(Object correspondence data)
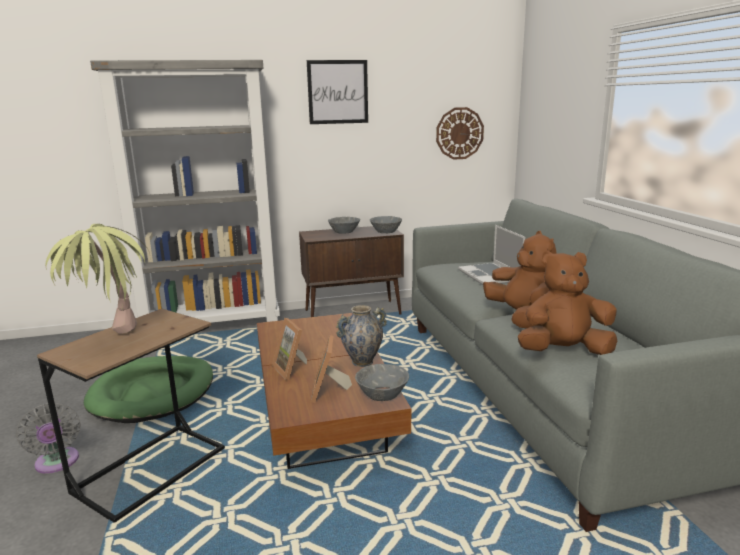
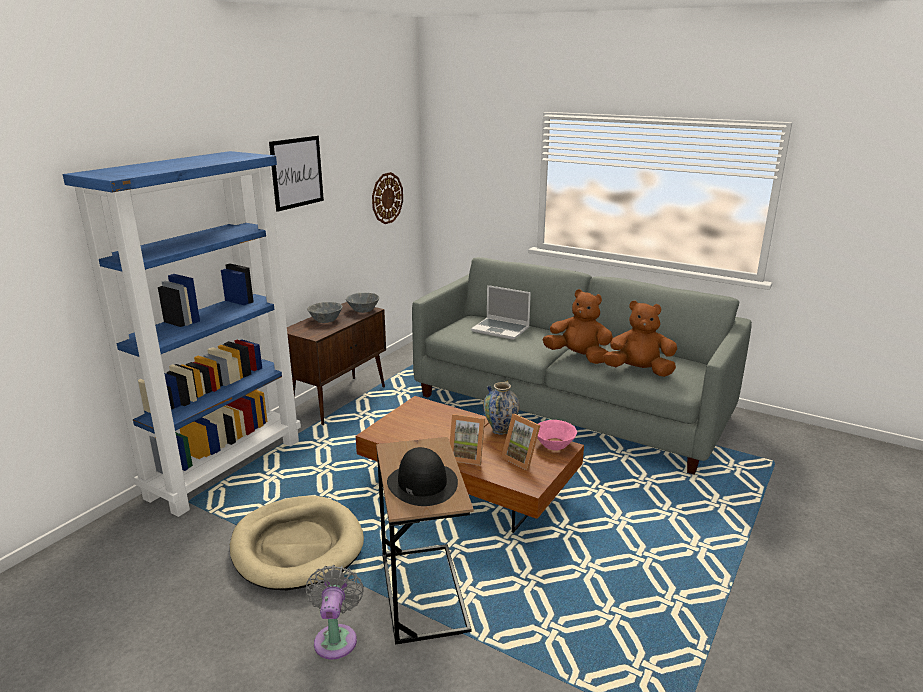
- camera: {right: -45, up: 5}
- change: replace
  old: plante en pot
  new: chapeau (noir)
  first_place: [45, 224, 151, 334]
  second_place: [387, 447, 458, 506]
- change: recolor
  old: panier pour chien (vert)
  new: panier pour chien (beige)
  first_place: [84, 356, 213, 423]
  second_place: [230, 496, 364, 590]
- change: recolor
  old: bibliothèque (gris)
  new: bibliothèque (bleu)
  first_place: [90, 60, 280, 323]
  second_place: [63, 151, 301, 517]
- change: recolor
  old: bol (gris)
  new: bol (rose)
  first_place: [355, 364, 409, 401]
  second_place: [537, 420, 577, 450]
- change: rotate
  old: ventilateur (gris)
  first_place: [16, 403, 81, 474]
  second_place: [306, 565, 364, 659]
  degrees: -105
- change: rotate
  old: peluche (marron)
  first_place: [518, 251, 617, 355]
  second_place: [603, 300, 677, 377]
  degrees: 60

The problem: Locate and copy each line in the data above that includes the word "chien".

Answer box:
  old: panier pour chien (vert)
  new: panier pour chien (beige)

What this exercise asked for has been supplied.